The notice boards overflows with just the ‘current’ changes while the Red Book on ECHS rules has more amendments than original pages.

There are many attempts to compile these letters , in the form of web links , apps , folders and so on.

Sourcedot.com has come out with an app  that can be accessed from here

I have installed,  but have not been able to register. 

ECHS web site has all the policy letters uploaded but there are too many letters and many are scanned documents not legible enough to read.

A link here 

 

One Veteran has gone to GitHub to upload these letters, a valiant attempt to keep track of the policies that mutate faster than COVID 19 virus.

In my view, this is the best available platform today.

 

Link

Incidentally, GitHub is a site used by software developers to keep track of versions.

then there are videos on youtube, where you can take your pick ; available in both English and Hindi. A few samples here.

 


There is more complexity in health policies sold by private insurance companies. Yet , they manage to condense their terms and conditions in 4-6 pages requiring no reference documents. It’s a different matter that sometimes the terms are literally condensed to micro print that they are hardly readable.

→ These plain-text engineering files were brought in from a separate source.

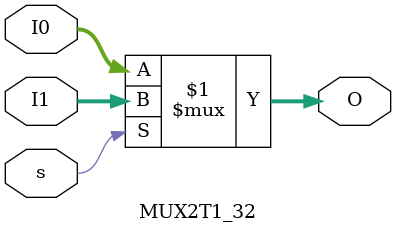
<source format=v>
`timescale 1ns / 1ps


module MUX2T1_32(
    input[31:0]I0,
    input[31:0]I1,
    input s,
    output[31:0]O
    );
    
    assign O = s?I1:I0;
endmodule
</source>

Why can’t we have ONE annual issue of a single document to spell out the rules for that year ?

Comments welcome.

10 thoughts on “Decoding ECHS”

  1. Thanks Murali for putting all this in one place. I feel that this blog should go to the Association WhatsApp Group to benefit the rest. Cheers

    1. Thanks Ash, I was trying to update the ‘useful links’ page on 55nda site and ended up writing the blog.
      Atul had given a number of documents and links and I found it all overwhelming.

      Why can’t we have only the absolutely essential on one app or one web page ?

  2. Thanks Murali.
    The gist of what you say is to stay away from ECHS.
    Hope you don’t need a doctor, lawyer or policeman ever.

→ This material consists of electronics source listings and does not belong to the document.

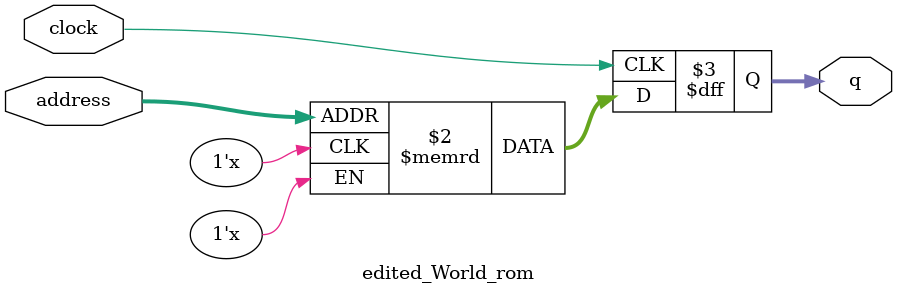
<source format=sv>
module edited_World_rom (
	input logic clock,
	input logic [18:0] address,
	output logic [3:0] q
);

logic [3:0] memory [0:307199] /* synthesis ram_init_file = "./edited_World/edited_World.mif" */;

always_ff @ (posedge clock) begin
	q <= memory[address];
end

endmodule

</source>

  3. It’s being run like a govt dept, so it’s the culture.
    Somilar was the case in recruitment directorate. They valiantly published a compendium encompassing all rulings organised in verticals, yet the amendment slips pasted in the book would be as many as the original pages.

  4. Great analysis, Sir !

    The priority of ECHS is not patient care. It is how to cut costs and please the govt. Simple comparison – how pvt banks change our old credit or ATM cards seamlessly, with no effort required from us and how the ECHS made elderly veterans run around in circles to get the new 32 bit cards.